任务要求 1:
在 LRU 缓存机制这篇原文里，如果关键字 key 不在缓存中，get 方法会返回什么？
任务要求 2:
把 LRU 缓存机制这篇原文从“LeetCode 146. LRU”到“存在于缓存中，则返回关键字的值，否则返回 -1 。”（首尾都包括在内）重新写一遍，并用“size”替换其中的“capacity”。
任务要求 3:
从 LRU 缓存机制这篇原文停下的地方接着写下去。

原文:

--

LRU 缓存机制

LeetCode 146. LRU 缓存机制

题目

运用你所掌握的数据结构，设计和实现一个  LRU (最近最少使用) 缓存机制 。
实现 LRUCache 类：

LRUCache(int capacity) 以正整数作为容量 capacity 初始化 LRU 缓存
int get(int key) 如果关键字 key 存在于缓存中，则返回关键字的值，否则返回 -1 。
void put(int key, int value) 如果关键字已经存在，则变更其数据值；如果关键字不存在，则插入该组「关键字-值」。当缓存容量达到上限时，它应该在写入新数据之前删除最久未使用的数据值，从而为新的数据值留出空间。

题解

哈希表

class ListNode {
  constructor(key, value) {
    this.key = key
    this.value = value
    this.next = null
    this.prev = null
  }
}

class LRUCache {
  constructor(capacity) {
    this.capacity = capacity
    this.hashTable = {}
    this.count = 0
    this.dummyHead = new ListNode()
    this.dummyTail = new ListNode()
    this.dummyHead.next = this.dummyTail
    this.dummyTail.prev = this.dummyHead
  }

  get(key) {
    let node = this.hashTable[key]
    if (node == null) return -1
    this.moveToHead(node)
    return node.value
  }

  put(key, value) {
    let node = this.hashTable[key]
    if (node == null) {
      let newNode = new ListNode(key, value)
      this.hashTable[key] = newNode
      this.addToHead(newNode)
      this.count++
      if (this.count > this.capacity) {
        this.removeLRUItem()

--

所给资料:
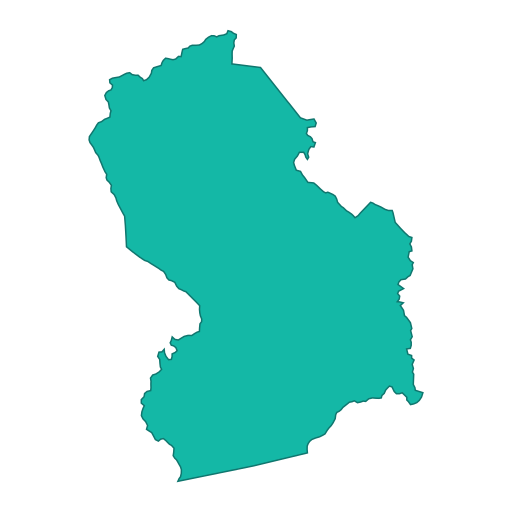 Epitaciolândia, Acre, Brazil
{"feature_id": "56859067B4079075942971", "entity_name": "Epitaciolândia", "entity_type": "district", "adm_level": 2, "iso_a3": "BRA", "parent_name": "Brazil", "parent_adm1": "Acre", "projection": "robinson", "projection_center": [-68.621, -10.879], "detail": "fine", "context": "isolated", "style": "filled", "palette": "teal", "viewbox_px": 512, "rotation_deg": 0, "n_neighbors": 0, "source": "geoboundaries", "source_scale": "gbopen_adm2", "svg_char_len": 4824}
<svg xmlns="http://www.w3.org/2000/svg" viewBox="0 0 512 512"><path d="M152.7,375.0L150.5,378.1L151.0,381.2L150.9,384.1L151.0,387.9L150.7,390.6L147.1,391.4L144.6,393.5L144.1,396.7L141.3,399.6L141.3,403.1L144.3,405.7L143.0,408.5L141.9,411.8L141.4,415.6L143.0,418.9L145.7,421.7L147.6,425.5L146.5,429.3L148.8,430.8L151.7,432.6L153.7,436.3L155.4,439.6L158.4,441.1L160.6,439.2L163.4,438.6L165.9,440.6L167.5,442.3L169.4,444.2L171.5,445.4L174.0,448.2L173.7,452.3L173.2,455.7L174.8,458.2L176.5,459.8L177.8,462.0L179.0,464.2L180.5,466.8L181.4,469.7L181.3,473.4L180.5,476.8L179.1,478.6L177.9,481.3L253.4,465.9L307.4,452.9L307.1,449.4L307.2,446.0L308.2,443.5L309.6,441.4L311.8,439.5L315.5,438.0L319.6,436.8L322.8,435.2L325.0,433.9L327.2,430.3L329.0,427.9L331.1,425.7L333.0,422.9L335.2,418.7L335.7,414.7L336.8,412.4L339.1,411.3L341.1,409.7L342.9,407.4L345.8,405.1L349.4,402.2L352.1,401.7L354.3,400.8L357.5,402.7L360.7,402.0L363.2,401.1L365.7,401.4L368.7,398.8L372.4,397.9L375.9,398.2L379.0,398.3L381.3,397.9L381.9,395.5L384.2,393.4L385.7,390.0L387.7,387.8L389.4,386.1L392.0,386.9L393.1,389.2L394.2,391.5L396.4,393.7L399.5,393.7L402.2,392.8L404.7,395.2L406.8,397.3L406.8,400.0L408.4,401.6L410.5,404.6L413.7,403.9L416.8,402.6L419.3,400.4L421.5,397.1L422.9,392.7L415.3,390.3L414.9,387.6L413.3,384.5L413.7,374.2L412.4,372.1L413.4,368.5L412.2,364.4L414.1,360.0L411.7,358.2L411.6,355.5L407.9,354.2L406.6,348.9L410.3,348.4L411.2,345.4L411.2,342.2L410.4,339.8L412.2,336.7L410.6,330.5L411.8,328.5L410.4,322.6L406.5,317.3L404.5,315.7L403.5,310.3L402.0,308.0L400.3,305.6L403.3,302.8L399.5,301.9L397.3,301.7L399.2,299.1L399.7,296.1L397.6,293.6L398.6,291.2L403.6,288.6L398.0,284.5L398.9,281.9L401.0,279.7L405.5,279.0L408.1,276.6L410.1,275.5L412.9,268.8L412.2,264.7L413.3,262.6L410.4,260.7L408.1,257.2L409.2,251.7L411.9,250.9L411.4,246.9L409.8,243.9L411.4,241.2L411.9,237.5L408.8,236.5L406.5,234.3L404.7,232.7L400.4,228.2L395.2,222.4L393.0,212.8L392.2,210.5L388.4,210.5L385.1,209.4L380.9,207.0L377.5,205.5L375.0,204.5L373.1,203.2L370.6,202.3L360.2,213.2L358.1,215.7L355.0,217.7L353.4,215.8L351.6,214.1L348.9,212.2L346.5,210.8L343.3,207.7L341.4,206.5L339.7,204.6L337.6,202.3L336.7,199.1L335.2,196.1L332.9,194.5L330.1,193.2L327.8,192.2L325.7,192.9L323.6,191.8L320.4,189.0L316.6,185.3L313.8,183.0L311.5,182.7L307.9,182.4L304.6,177.6L302.4,174.9L300.5,171.4L296.3,170.2L294.4,165.4L293.6,162.5L294.6,159.3L297.4,156.0L299.4,152.3L303.7,152.3L305.1,154.7L305.8,157.1L307.4,159.4L308.7,157.2L307.6,153.8L308.8,149.5L310.8,146.6L313.9,147.0L315.4,142.6L313.0,141.8L312.0,138.6L310.4,136.8L307.7,135.4L306.4,133.5L307.4,130.6L307.4,127.6L311.1,126.9L315.1,126.6L316.2,123.0L314.0,119.0L309.5,119.7L306.9,120.2L300.4,117.8L289.2,103.6L287.5,101.6L260.5,67.5L231.9,63.9L232.2,58.2L232.1,54.2L232.2,51.0L233.1,48.8L234.3,46.1L233.8,42.9L234.3,39.9L236.2,37.9L236.3,34.5L233.5,33.3L231.3,31.6L228.0,30.7L226.8,33.7L223.7,35.0L219.0,35.7L216.7,36.9L214.2,35.8L211.5,35.7L208.5,37.2L205.7,39.4L204.4,41.5L202.1,43.5L199.4,45.0L196.0,45.3L192.2,45.3L189.8,46.2L188.2,48.0L185.3,48.6L182.7,49.3L181.9,52.7L181.1,56.6L178.5,56.4L175.6,59.1L173.0,59.7L170.7,59.3L168.4,58.7L165.6,58.2L163.3,60.4L162.1,62.5L161.1,65.5L156.7,66.8L153.6,67.8L151.8,70.4L151.4,73.2L149.2,77.2L146.5,79.7L143.6,80.7L142.4,78.6L140.2,77.2L138.1,75.2L135.6,75.3L132.1,74.6L129.7,72.7L126.8,73.2L124.6,74.2L121.8,75.7L119.3,77.0L115.6,77.6L112.4,78.2L109.6,79.7L109.9,82.8L112.5,85.1L112.3,87.7L110.9,90.0L108.6,90.8L106.4,92.5L104.8,95.5L106.0,99.5L108.3,101.9L108.9,104.7L109.4,108.0L111.0,110.8L110.3,113.2L109.9,117.1L107.0,118.4L104.6,119.3L101.6,121.6L98.4,122.8L96.7,125.1L95.3,127.7L93.2,131.0L91.5,133.5L89.4,136.6L89.1,139.9L90.0,142.6L92.0,145.3L93.5,147.5L94.6,150.0L95.7,152.6L98.1,155.4L99.1,157.5L100.2,160.6L101.6,163.8L102.8,167.0L105.0,171.7L106.7,174.3L106.2,177.7L107.0,180.1L109.2,182.2L111.4,185.3L110.9,188.6L111.2,191.8L114.2,194.6L115.9,197.9L116.7,200.8L118.3,204.5L123.2,213.7L124.6,216.1L125.4,225.7L126.0,236.4L126.5,246.8L132.6,251.8L136.7,254.9L139.9,257.3L144.6,260.4L147.9,261.5L151.0,263.6L153.5,265.1L156.5,267.0L158.8,268.4L160.9,270.0L163.6,271.4L165.7,274.5L166.9,277.8L168.9,280.0L171.4,280.6L174.8,282.3L176.7,286.2L178.9,288.7L181.1,289.6L183.8,291.0L185.9,291.7L196.0,301.8L197.9,303.8L199.7,305.7L199.5,309.4L199.8,312.8L200.4,315.8L201.7,319.0L201.6,321.7L200.0,323.8L199.6,327.8L199.4,331.5L197.2,332.1L194.4,333.7L191.8,335.5L188.1,335.4L184.2,336.4L180.7,338.5L178.3,340.0L174.9,339.4L172.2,336.9L171.3,340.5L170.2,342.8L171.3,345.2L173.5,345.8L175.8,347.5L177.1,350.6L175.3,352.4L172.1,353.9L172.1,356.4L171.4,359.4L168.6,359.7L166.0,356.4L164.5,352.7L164.2,349.3L161.9,351.9L159.0,352.1L157.7,356.4L159.7,359.4L160.0,363.6L160.4,367.0L161.6,369.3L159.2,371.9L155.9,374.0L152.7,375.0Z" fill="#14b8a6" stroke="#0f766e" stroke-width="1.5"/></svg>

--

练习结果 1:
返回 -1。

练习结果 2:
LeetCode 146. LRU 缓存机制

题目

运用你所掌握的数据结构，设计和实现一个  LRU (最近最少使用) 缓存机制 。
实现 LRUCache 类：

LRUCache(int size) 以正整数作为容量 size 初始化 LRU 缓存
int get(int key) 如果关键字 key 存在于缓存中，则返回关键字的值，否则返回 -1 。

练习结果 3:
      }
    } else {
      node.value = value
      this.moveToHead(node)
    }
  }

  moveToHead(node) {
    this.removeFromList(node)
    this.addToHead(node)
  }

  removeFromList(node) {
    let tempForPrev = node.prev
    let tempForNext = node.next
    tempForPrev.next = tempForNext
    tempForNext.prev = tempForPrev
  }

  addToHead(node) {
    node.prev = this.dummyHead
    node.next = this.dummyHead.next
    this.dummyHead.next.prev = node
    this.dummyHead.next = node
  }

  removeLRUItem() {
    let tail = this.popTail()
    delete this.hashTable[tail.key]
    this.count--
  }

  popTail() {
    let tailItem = this.dummyTail.prev
    this.removeFromList(tailItem)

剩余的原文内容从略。